Saturday, July 14, 2012

Teaching Ethics in High School and Middle School

I'm in Vermont at the Bread Loaf School of English, a Middlebury College program in which the students, primarily high school and middle school English teachers, can get a Master's degree in the course of five summers. My wife has been teaching here every summer since 1992 and I've been enjoying the potential for (a) telecommuting and (b) swimming and hiking in Vermont.

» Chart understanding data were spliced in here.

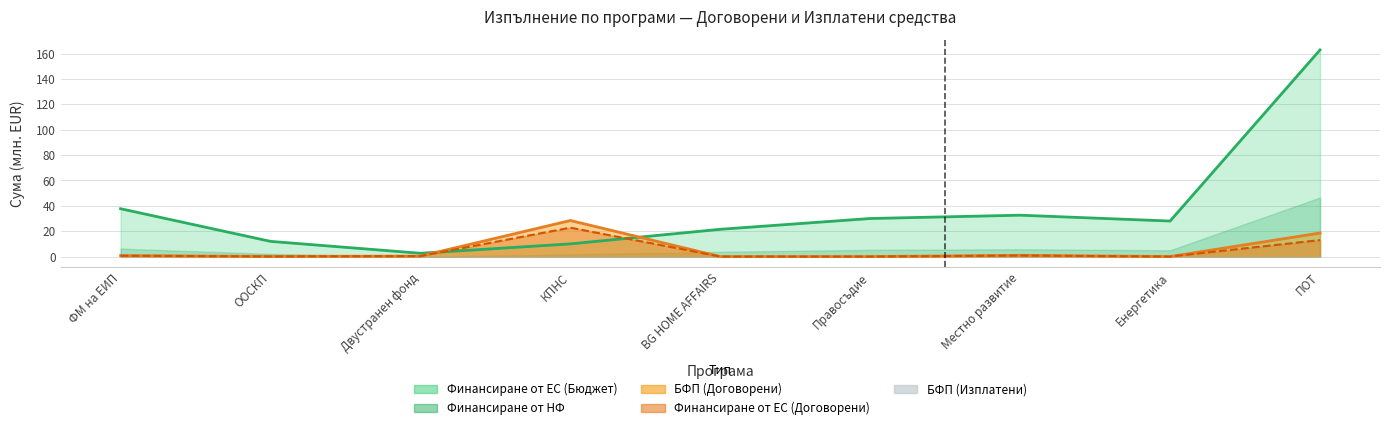

What is the highest value of the БФП (Договорени) series?

28.4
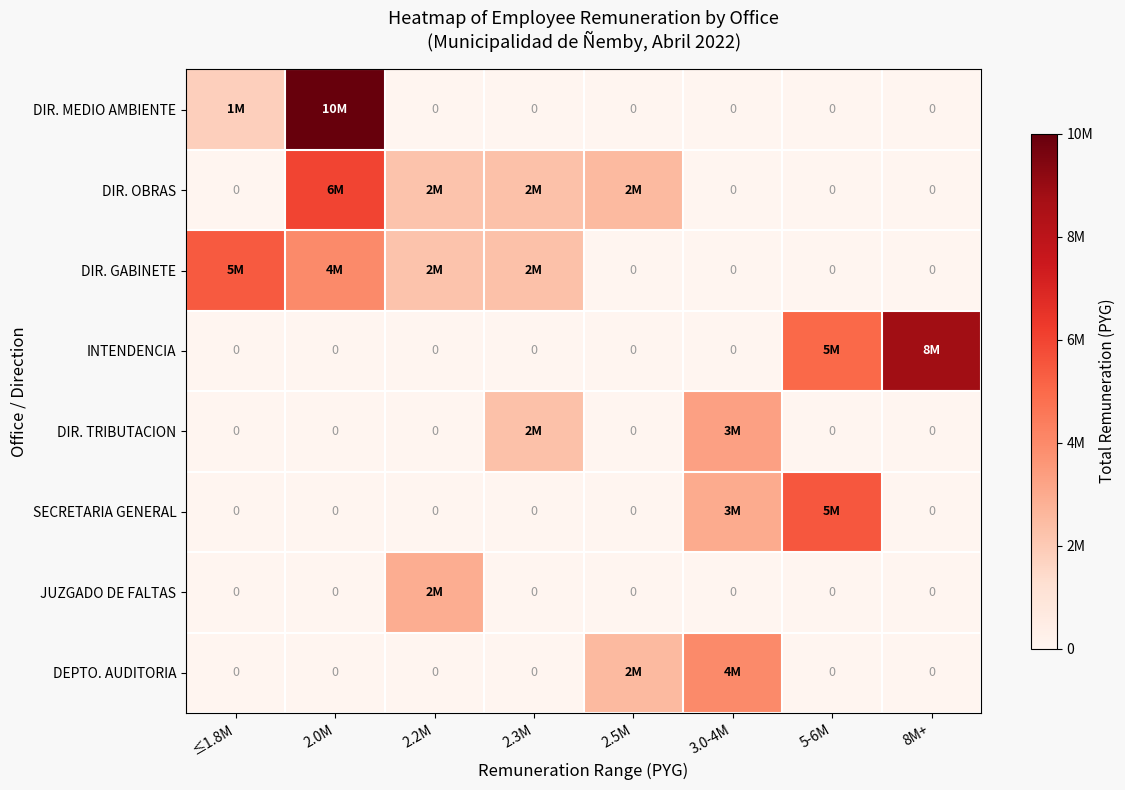

The value of DIR. MEDIO AMBIENTE at 8M+ is 5263196. True or false?

False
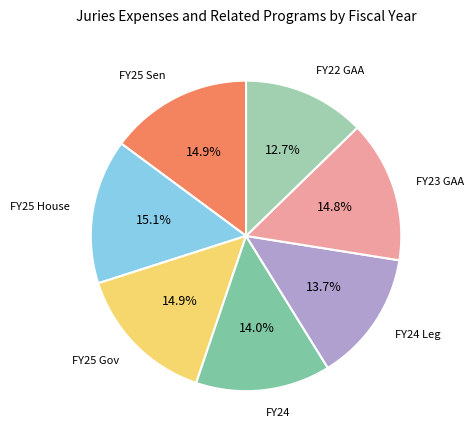

Count the number of slices in the pie.

7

This year the Bread Loaf program has a new format for elective workshops, and I'm doing one next Friday on teaching ethics in high school and middle school. I've never taught at that level, but I've taught medical ethics at Harvard Medical School for many years, and I wanted to see whether and how that experience could be extended to pre-college English classes. I hope the participants learn as much as I have in preparing for the workshop.

Since the content of the medical school course isn't relevant for pre-college English classes, I dissected out the underlying goals I have for the medical students. I identified five:
  1. Strengthen ability to identify ethical issues, ideally combined with a zest for tackling these issues – a capacity that can be called “moral imagination” or “moral sensitivity.”
  2. Impart systematic approaches to resolving ethical questions – approaches, not answers.
  3. Enhance skills and attitudes that promote considering the views of others in a respectful manner – listening to those we’re talking with and, imaginatively, to the views of other stakeholders to the issue. 
  4. Cultivate the habit of using our own "gut" reactions as “data” for ethical reflection, not necessarily as “truth.” This doesn’t come naturally to most adults, and is even more challenging for adolescents. 
  5. Enhance capacity to reason to a justifiable conclusion and articulate the rationale for our conclusions.
In preparing for the workshop I came upon the work of Tom Wartenberg, Professor of philosophy at Mount Holyoke college, who teaches a course in which undergraduates (a) examine children's books through the lens of articulating the implicit philosophical content of the stories and (b) train to lead discussions for fifth graders at a nearby charter school. (The website is very worth a visit.) In an interview he described his objectives for elementary school children as essentially the same as my objectives for Harvard Medical students. His aim is to teach children how to "philosophize," not about the content of philosophy per se. The children dove into the discussions with the same gusto that makes teaching the course to medical students such  a privilege and pleasure.

Apart from the specific content focus of ethics education, the attitudes and skills required for reasoning about ethical issues are the fundamental requirements for democratic participation. I'll depend on the teachers who participate in the workshop for ideas on whether and how including ethics in high school and middle school English classes is (or is not) a promising practice in an era dominated by standardized testing.